Wednesday, April 29, 2009
Manny Pacquiao-Ricky Hatton: A matchup with global appeal
PHILADELPHIA — There likely won’t be anyone chanting "U-S-A! U-S-A!" in America’s living rooms or in the MGM Grand Garden in Las Vegas during Saturday night’s pay-per-view matchup of junior welterweights Manny Pacquiao and Ricky Hatton.
Welcome to professional boxing’s new global reality, in which these United States are becoming a nice place for the sport’s bigger names to visit, but less frequently is their country of origin.
Nonetheless, the arena will be filled to capacity and, if projections are met, this 12-round pairing of Pacquiao (48-3-2, 36 KOs), a Filipino, and Hatton (45-1, 32 KOs), an Englishman, will hit the one million-buy mark in the United States. That surely would qualify as a grand slam in a post-Oscar De La Hoya landscape in which the international economy is something less than robust.
De La Hoya’s recent retirement as an active boxer was not unexpected, given the diminishing returns of his career in recent years. But even in decline he was truly the "Golden Boy," with his every PPV appearance a veritable license to print money. De La Hoya’s May 5, 2007, bout with Floyd Mayweather Jr., which Mayweather won by split decision, is No. 1 all-time with 2.4 million buys.
"He was the ATM of boxing," boxing historian Bert Randolph Sugar said of De La Hoya, noting that the East Los Angeles native’s likely final bout, an eight-round beatdown by Pacquiao on Dec. 6, did a very healthy 1.25 million buys even though the now-36-year-old Oscar had lost three of his previous six fights.

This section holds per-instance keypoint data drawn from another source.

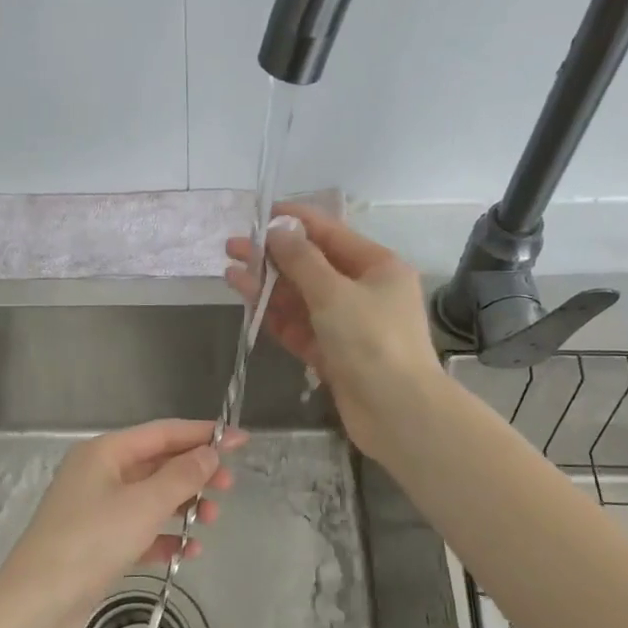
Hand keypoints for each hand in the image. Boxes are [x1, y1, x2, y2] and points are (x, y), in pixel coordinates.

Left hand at [0, 420, 243, 627]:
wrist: (37, 607)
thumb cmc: (91, 543)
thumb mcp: (143, 505)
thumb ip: (181, 477)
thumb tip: (210, 453)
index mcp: (104, 453)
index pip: (162, 433)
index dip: (203, 435)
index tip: (241, 441)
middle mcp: (99, 475)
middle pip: (157, 464)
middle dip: (195, 474)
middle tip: (229, 487)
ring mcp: (96, 511)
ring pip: (151, 499)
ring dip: (183, 506)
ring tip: (211, 521)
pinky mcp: (98, 546)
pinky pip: (140, 532)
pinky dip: (164, 538)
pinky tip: (187, 553)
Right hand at [225, 204, 443, 457]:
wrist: (397, 412)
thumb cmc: (372, 341)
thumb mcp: (334, 293)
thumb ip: (301, 260)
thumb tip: (277, 231)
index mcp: (377, 266)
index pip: (330, 233)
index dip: (294, 221)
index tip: (259, 215)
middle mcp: (364, 291)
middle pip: (312, 266)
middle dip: (273, 256)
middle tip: (233, 247)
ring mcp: (347, 324)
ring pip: (301, 298)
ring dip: (268, 286)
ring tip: (230, 274)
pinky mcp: (332, 353)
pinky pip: (300, 327)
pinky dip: (275, 316)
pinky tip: (248, 304)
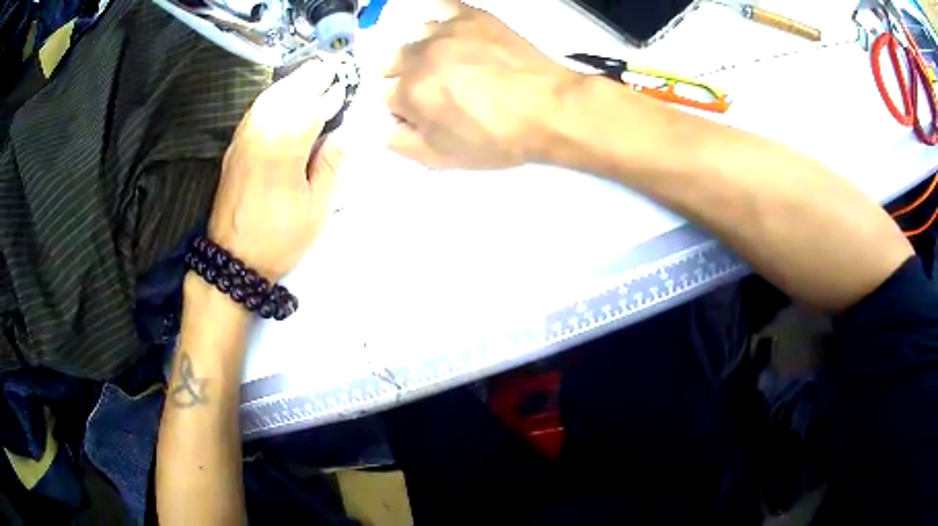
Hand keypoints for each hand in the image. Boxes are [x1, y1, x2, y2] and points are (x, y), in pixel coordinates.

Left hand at [208, 58, 346, 281]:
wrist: (233, 259)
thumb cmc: (279, 238)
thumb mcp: (316, 208)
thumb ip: (330, 165)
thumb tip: (344, 134)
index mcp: (286, 146)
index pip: (314, 107)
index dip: (331, 96)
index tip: (345, 85)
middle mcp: (262, 133)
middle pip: (289, 93)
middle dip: (311, 79)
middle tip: (329, 68)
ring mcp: (244, 139)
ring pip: (269, 98)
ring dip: (290, 83)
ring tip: (309, 75)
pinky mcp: (234, 148)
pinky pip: (254, 111)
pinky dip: (270, 97)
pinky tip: (280, 96)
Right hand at [382, 1, 581, 169]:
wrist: (551, 109)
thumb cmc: (499, 139)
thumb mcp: (446, 159)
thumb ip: (404, 144)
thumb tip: (385, 128)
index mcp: (410, 93)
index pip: (384, 96)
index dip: (402, 106)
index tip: (421, 111)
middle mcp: (419, 56)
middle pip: (391, 62)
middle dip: (405, 77)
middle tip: (436, 87)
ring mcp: (445, 31)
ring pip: (415, 37)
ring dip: (424, 50)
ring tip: (452, 62)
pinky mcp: (471, 16)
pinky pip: (441, 8)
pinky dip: (441, 21)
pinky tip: (453, 34)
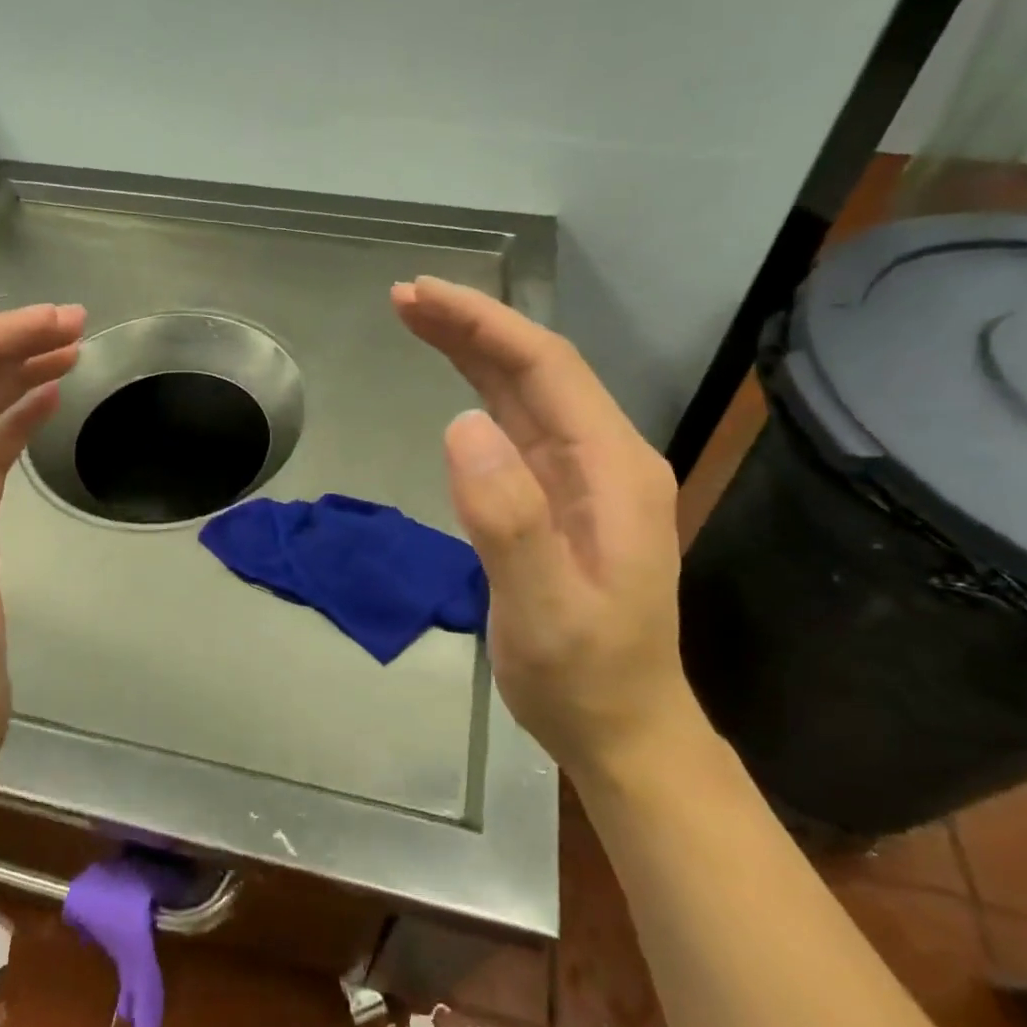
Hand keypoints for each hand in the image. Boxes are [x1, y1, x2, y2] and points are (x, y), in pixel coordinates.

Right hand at [392, 277, 697, 779]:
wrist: (623, 730)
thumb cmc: (585, 677)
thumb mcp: (545, 610)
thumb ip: (509, 519)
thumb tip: (460, 425)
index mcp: (614, 470)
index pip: (546, 368)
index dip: (483, 324)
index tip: (420, 296)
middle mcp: (606, 457)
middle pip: (536, 368)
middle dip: (472, 324)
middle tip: (404, 297)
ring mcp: (584, 476)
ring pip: (526, 390)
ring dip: (473, 349)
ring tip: (416, 318)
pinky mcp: (560, 495)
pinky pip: (519, 424)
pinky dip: (480, 388)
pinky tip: (453, 379)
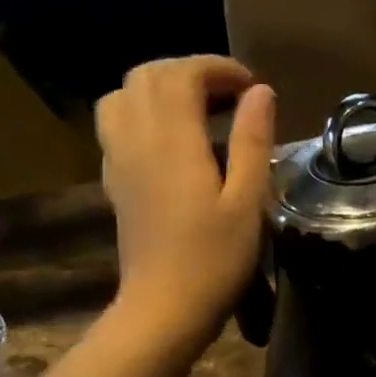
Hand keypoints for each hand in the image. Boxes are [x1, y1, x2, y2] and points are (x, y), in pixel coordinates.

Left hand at [96, 57, 275, 347]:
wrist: (163, 308)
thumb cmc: (215, 260)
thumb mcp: (248, 202)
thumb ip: (253, 142)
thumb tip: (261, 93)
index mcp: (173, 140)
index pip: (183, 74)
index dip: (217, 69)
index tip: (251, 86)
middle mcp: (137, 138)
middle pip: (148, 76)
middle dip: (190, 72)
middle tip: (229, 96)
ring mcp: (118, 159)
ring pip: (123, 95)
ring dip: (159, 89)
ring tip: (196, 110)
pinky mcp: (114, 181)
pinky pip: (115, 125)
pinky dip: (142, 114)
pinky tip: (170, 141)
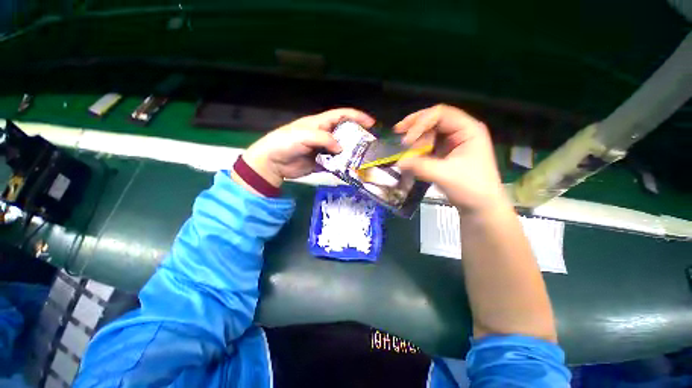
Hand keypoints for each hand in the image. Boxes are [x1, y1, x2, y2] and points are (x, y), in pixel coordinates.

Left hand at [240, 108, 374, 188]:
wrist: (273, 163)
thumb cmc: (285, 143)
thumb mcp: (303, 136)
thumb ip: (323, 139)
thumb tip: (341, 148)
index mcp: (319, 123)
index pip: (341, 115)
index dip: (357, 116)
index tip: (371, 123)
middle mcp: (324, 135)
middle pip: (345, 133)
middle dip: (358, 136)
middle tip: (370, 144)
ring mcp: (324, 149)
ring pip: (342, 149)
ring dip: (352, 153)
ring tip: (364, 158)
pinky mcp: (322, 162)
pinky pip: (336, 162)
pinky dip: (343, 165)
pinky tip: (351, 168)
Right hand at [395, 104, 504, 213]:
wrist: (480, 206)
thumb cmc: (471, 188)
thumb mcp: (444, 175)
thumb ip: (420, 166)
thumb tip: (399, 162)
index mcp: (468, 129)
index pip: (441, 114)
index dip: (421, 123)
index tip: (406, 140)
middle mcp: (461, 131)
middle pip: (434, 119)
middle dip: (415, 126)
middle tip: (397, 132)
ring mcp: (453, 141)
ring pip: (430, 132)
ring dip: (416, 139)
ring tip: (405, 150)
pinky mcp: (446, 152)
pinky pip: (429, 144)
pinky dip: (418, 148)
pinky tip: (410, 155)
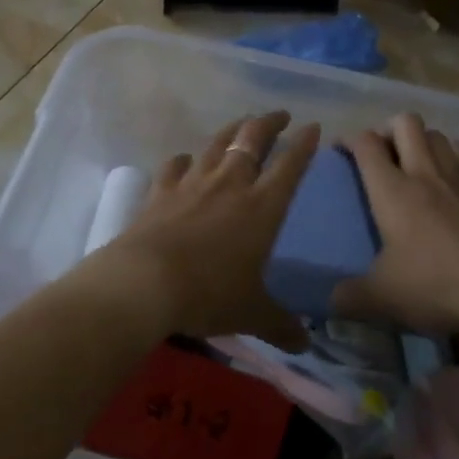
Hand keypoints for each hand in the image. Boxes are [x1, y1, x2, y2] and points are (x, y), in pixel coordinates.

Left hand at [98, 110, 318, 350]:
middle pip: (253, 140)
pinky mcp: (162, 191)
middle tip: (280, 115)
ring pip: (217, 144)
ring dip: (232, 130)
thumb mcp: (251, 313)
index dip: (304, 145)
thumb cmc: (208, 294)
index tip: (313, 127)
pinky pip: (175, 166)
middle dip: (269, 123)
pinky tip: (184, 160)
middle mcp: (230, 185)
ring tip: (242, 123)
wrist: (145, 282)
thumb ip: (279, 324)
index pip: (290, 166)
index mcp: (261, 207)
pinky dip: (183, 160)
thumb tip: (305, 344)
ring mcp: (193, 183)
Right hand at [333, 113, 458, 333]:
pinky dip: (449, 155)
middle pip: (405, 122)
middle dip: (386, 129)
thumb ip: (349, 296)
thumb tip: (331, 300)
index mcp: (392, 189)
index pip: (366, 143)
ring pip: (436, 133)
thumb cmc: (433, 285)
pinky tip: (444, 178)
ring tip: (410, 164)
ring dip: (420, 140)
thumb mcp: (381, 297)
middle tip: (378, 156)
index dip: (348, 139)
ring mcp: (456, 179)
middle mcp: (423, 173)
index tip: (339, 151)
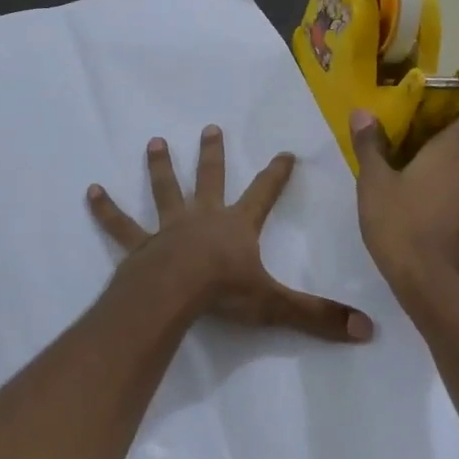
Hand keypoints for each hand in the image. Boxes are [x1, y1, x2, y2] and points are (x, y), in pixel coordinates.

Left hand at [88, 126, 373, 341]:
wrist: (174, 294)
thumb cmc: (224, 293)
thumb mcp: (276, 305)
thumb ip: (318, 316)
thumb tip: (367, 330)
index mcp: (236, 226)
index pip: (263, 194)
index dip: (276, 175)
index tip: (285, 152)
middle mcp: (203, 217)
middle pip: (210, 179)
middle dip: (212, 154)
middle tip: (210, 128)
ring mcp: (169, 228)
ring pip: (165, 191)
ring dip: (161, 167)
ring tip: (156, 142)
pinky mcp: (141, 245)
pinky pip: (121, 225)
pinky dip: (106, 209)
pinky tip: (91, 192)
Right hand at [351, 108, 458, 297]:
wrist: (431, 286)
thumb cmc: (398, 226)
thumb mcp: (373, 184)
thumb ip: (370, 145)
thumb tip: (363, 111)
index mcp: (453, 153)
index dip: (457, 121)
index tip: (436, 132)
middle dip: (451, 167)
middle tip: (421, 184)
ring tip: (436, 217)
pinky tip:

Hatton probably is best known on these shores for his only defeat, by 10th-round technical knockout to Mayweather on Dec. 8, 2007, but he is, like Pacquiao, an action fighter who delivers lots of bang for the buck, or the pound sterling. Few British fighters ever have been as popular in the UK as is Hatton, and his willingness to cross the pond signals his eagerness to expand his base.
"I was supposed to be this overhyped, overprotected guy who only wanted to stay in Manchester (England)," Hatton said. "It would have been very easy to stay in the safety zone of my hometown. Everyone should come to you when you’re No. 1 in your division, but I wanted to prove to critics I didn’t need to stay in my comfort zone."
Whoever wins this war of willing 140-pounders — "Manny goes for the knockout; I go for the knockout," Hatton pronounced — will emerge as an even more appealing global attraction, which is good and even necessary given the dearth of American fighters who can make even a semi-valid case for superstardom.
It isn’t just the heavyweight division, the upper tier of which is dominated by Eastern Europeans. Take De La Hoya out of the mix and boxing’s immediate future largely is in the clenched fists of foreign guys like Pacquiao, Hatton and the Ukraine’s Klitschko brothers, Wladimir and Vitali, who need to have their passports stamped to ply their trade in a nation whose pugilistic affections for the most part are usually reserved for native sons.
With a live gate of $9 million already assured, and a relatively reasonable PPV price of $49.95 (down from a $54.95 sticker price for De La Hoya-Pacquiao), it wouldn’t be a shock for Pacquiao-Hatton to crack the increasingly exclusive seven-figure buy club. My guess is that it surpasses the 915,000 buys for Mayweather-Hatton and falls short of Oscar-Manny.
But if the licks are traded hard and fast, as I expect they will be, American fans without Old Glory to wave will come back for more because an adopted hero is better than none at all.